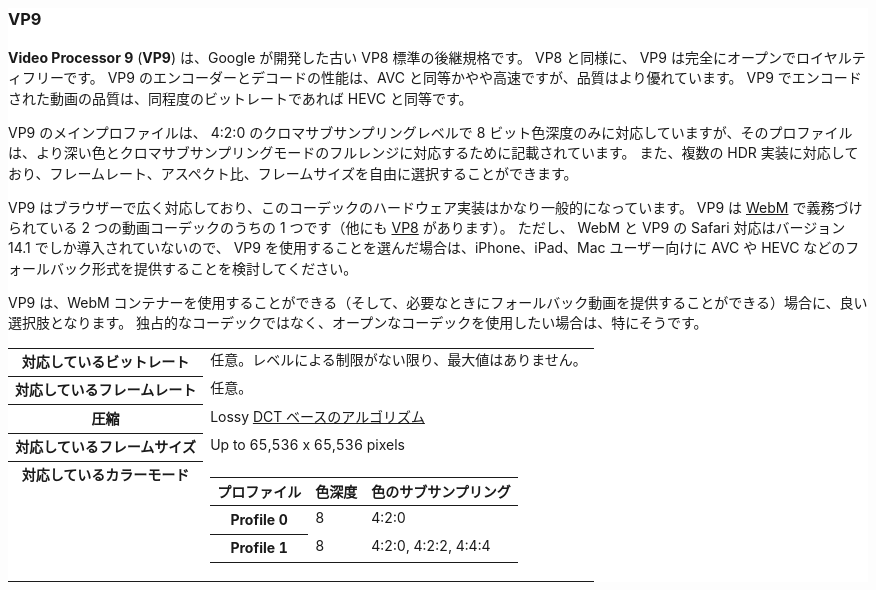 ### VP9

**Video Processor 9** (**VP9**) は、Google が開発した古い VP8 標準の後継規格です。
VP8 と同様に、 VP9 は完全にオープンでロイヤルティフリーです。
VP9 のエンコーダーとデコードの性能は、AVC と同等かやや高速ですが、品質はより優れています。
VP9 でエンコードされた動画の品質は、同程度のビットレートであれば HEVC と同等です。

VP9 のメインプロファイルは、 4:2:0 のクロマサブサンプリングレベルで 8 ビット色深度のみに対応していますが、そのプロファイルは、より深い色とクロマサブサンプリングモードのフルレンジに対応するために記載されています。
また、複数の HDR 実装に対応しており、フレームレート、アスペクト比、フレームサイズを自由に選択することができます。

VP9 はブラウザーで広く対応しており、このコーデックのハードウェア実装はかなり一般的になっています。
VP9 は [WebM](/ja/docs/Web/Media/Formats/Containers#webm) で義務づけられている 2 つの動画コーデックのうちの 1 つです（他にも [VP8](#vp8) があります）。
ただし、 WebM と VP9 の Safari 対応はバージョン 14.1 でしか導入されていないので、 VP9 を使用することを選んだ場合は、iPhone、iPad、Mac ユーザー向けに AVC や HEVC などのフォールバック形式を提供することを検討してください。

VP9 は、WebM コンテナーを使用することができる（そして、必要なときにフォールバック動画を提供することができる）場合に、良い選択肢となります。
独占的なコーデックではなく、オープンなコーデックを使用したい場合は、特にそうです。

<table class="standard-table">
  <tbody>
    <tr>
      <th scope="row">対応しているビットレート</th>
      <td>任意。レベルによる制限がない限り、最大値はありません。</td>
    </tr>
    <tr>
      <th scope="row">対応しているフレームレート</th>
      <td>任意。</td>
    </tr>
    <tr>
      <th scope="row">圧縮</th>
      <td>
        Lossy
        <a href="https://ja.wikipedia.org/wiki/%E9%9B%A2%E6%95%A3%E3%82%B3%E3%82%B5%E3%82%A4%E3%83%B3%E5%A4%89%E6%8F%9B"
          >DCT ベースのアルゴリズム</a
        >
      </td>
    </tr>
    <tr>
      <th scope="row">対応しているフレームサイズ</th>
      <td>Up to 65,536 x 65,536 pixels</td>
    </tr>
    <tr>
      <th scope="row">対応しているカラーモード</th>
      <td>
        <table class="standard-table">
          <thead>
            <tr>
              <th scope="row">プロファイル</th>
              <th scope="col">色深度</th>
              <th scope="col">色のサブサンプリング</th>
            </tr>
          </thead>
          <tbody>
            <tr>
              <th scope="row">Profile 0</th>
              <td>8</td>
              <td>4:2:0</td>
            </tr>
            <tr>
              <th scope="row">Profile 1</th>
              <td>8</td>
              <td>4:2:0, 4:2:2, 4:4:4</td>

--

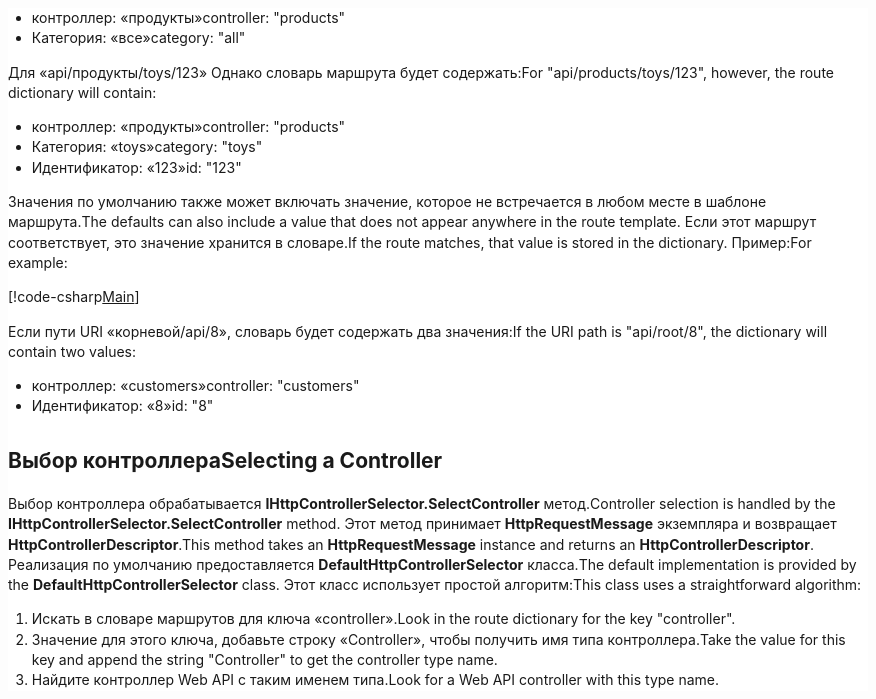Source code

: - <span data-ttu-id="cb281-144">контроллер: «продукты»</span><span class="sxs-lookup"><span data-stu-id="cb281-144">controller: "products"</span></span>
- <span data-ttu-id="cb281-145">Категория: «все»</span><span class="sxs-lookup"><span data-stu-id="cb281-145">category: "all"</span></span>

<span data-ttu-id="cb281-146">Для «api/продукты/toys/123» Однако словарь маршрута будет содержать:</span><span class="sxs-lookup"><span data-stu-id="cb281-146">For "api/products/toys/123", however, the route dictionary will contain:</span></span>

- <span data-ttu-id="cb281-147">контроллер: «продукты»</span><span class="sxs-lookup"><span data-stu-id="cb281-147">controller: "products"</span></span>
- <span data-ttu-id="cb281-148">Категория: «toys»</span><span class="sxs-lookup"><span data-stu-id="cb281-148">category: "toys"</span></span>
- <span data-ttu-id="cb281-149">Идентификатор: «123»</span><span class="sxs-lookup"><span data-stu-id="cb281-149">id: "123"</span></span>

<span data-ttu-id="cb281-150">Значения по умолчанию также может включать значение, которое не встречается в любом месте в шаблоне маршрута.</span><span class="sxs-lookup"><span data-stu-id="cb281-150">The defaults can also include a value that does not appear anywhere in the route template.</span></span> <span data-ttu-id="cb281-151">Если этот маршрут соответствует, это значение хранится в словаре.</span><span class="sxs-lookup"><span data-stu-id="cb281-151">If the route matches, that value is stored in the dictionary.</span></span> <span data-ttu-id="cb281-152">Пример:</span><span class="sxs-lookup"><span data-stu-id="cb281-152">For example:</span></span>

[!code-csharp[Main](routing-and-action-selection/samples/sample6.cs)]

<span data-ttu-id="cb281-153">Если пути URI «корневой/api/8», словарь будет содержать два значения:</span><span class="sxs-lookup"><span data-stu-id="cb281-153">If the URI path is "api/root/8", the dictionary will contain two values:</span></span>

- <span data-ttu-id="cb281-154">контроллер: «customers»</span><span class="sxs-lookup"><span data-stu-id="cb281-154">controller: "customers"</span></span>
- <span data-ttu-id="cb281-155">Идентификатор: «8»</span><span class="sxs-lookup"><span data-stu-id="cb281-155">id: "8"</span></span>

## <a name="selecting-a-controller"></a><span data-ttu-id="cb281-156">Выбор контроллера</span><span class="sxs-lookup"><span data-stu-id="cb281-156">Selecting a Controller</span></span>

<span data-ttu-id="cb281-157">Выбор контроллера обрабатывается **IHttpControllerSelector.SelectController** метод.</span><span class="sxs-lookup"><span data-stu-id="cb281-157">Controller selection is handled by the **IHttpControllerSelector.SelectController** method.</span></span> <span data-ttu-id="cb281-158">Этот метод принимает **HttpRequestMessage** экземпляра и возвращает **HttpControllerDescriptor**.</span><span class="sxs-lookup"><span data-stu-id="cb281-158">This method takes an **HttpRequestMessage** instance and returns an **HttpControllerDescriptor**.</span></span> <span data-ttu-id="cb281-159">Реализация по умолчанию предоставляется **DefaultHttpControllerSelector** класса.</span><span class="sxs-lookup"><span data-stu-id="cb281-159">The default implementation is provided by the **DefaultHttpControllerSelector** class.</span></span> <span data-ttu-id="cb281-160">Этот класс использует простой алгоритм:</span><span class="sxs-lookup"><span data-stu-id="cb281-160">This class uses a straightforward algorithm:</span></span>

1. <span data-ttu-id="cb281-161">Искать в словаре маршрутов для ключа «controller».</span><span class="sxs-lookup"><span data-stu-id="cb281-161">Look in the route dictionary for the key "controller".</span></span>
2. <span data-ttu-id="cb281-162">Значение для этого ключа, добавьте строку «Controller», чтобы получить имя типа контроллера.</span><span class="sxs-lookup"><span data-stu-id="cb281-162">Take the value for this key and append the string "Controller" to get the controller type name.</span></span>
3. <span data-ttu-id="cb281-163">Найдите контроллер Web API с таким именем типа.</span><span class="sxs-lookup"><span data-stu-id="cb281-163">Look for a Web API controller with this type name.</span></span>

## Task prompt
After locating the line with "また、複数の HDR 実装に対応しており、フレームレート、アスペクト比、フレームサイズを自由に選択することができます。" above, return that line and every later line through the one with "<td>4:2:0, 4:2:2, 4:4:4</td>", word for word and with nothing else.

## Written reply
また、複数の HDR 実装に対応しており、フレームレート、アスペクト比、フレームサイズを自由に選択することができます。

VP9 はブラウザーで広く対応しており、このコーデックのハードウェア実装はかなり一般的になっています。
VP9 は [WebM](/ja/docs/Web/Media/Formats/Containers#webm) で義務づけられている 2 つの動画コーデックのうちの 1 つです（他にも [VP8](#vp8) があります）。
ただし、 WebM と VP9 の Safari 対応はバージョン 14.1 でしか導入されていないので、 VP9 を使用することを選んだ場合は、iPhone、iPad、Mac ユーザー向けに AVC や HEVC などのフォールバック形式を提供することを検討してください。

VP9 は、WebM コンテナーを使用することができる（そして、必要なときにフォールバック動画を提供することができる）場合に、良い選択肢となります。
独占的なコーデックではなく、オープンなコーデックを使用したい場合は、特にそうです。

<table class="standard-table">
  <tbody>
    <tr>
      <th scope="row">対応しているビットレート</th>
      <td>任意。レベルによる制限がない限り、最大値はありません。</td>
    </tr>
    <tr>
      <th scope="row">対応しているフレームレート</th>
      <td>任意。</td>
    </tr>
    <tr>
      <th scope="row">圧縮</th>
      <td>
        Lossy
        <a href="https://ja.wikipedia.org/wiki/%E9%9B%A2%E6%95%A3%E3%82%B3%E3%82%B5%E3%82%A4%E3%83%B3%E5%A4%89%E6%8F%9B"
          >DCT ベースのアルゴリズム</a
        >
      </td>
    </tr>
    <tr>
      <th scope="row">対応しているフレームサイズ</th>
      <td>Up to 65,536 x 65,536 pixels</td>
    </tr>
    <tr>
      <th scope="row">対応しているカラーモード</th>
      <td>
        <table class="standard-table">
          <thead>
            <tr>
              <th scope="row">プロファイル</th>
              <th scope="col">色深度</th>
              <th scope="col">色のサブサンプリング</th>
            </tr>
          </thead>
          <tbody>
            <tr>
              <th scope="row">Profile 0</th>
              <td>8</td>
              <td>4:2:0</td>
            </tr>
            <tr>
              <th scope="row">Profile 1</th>
              <td>8</td>
              <td>4:2:0, 4:2:2, 4:4:4</td>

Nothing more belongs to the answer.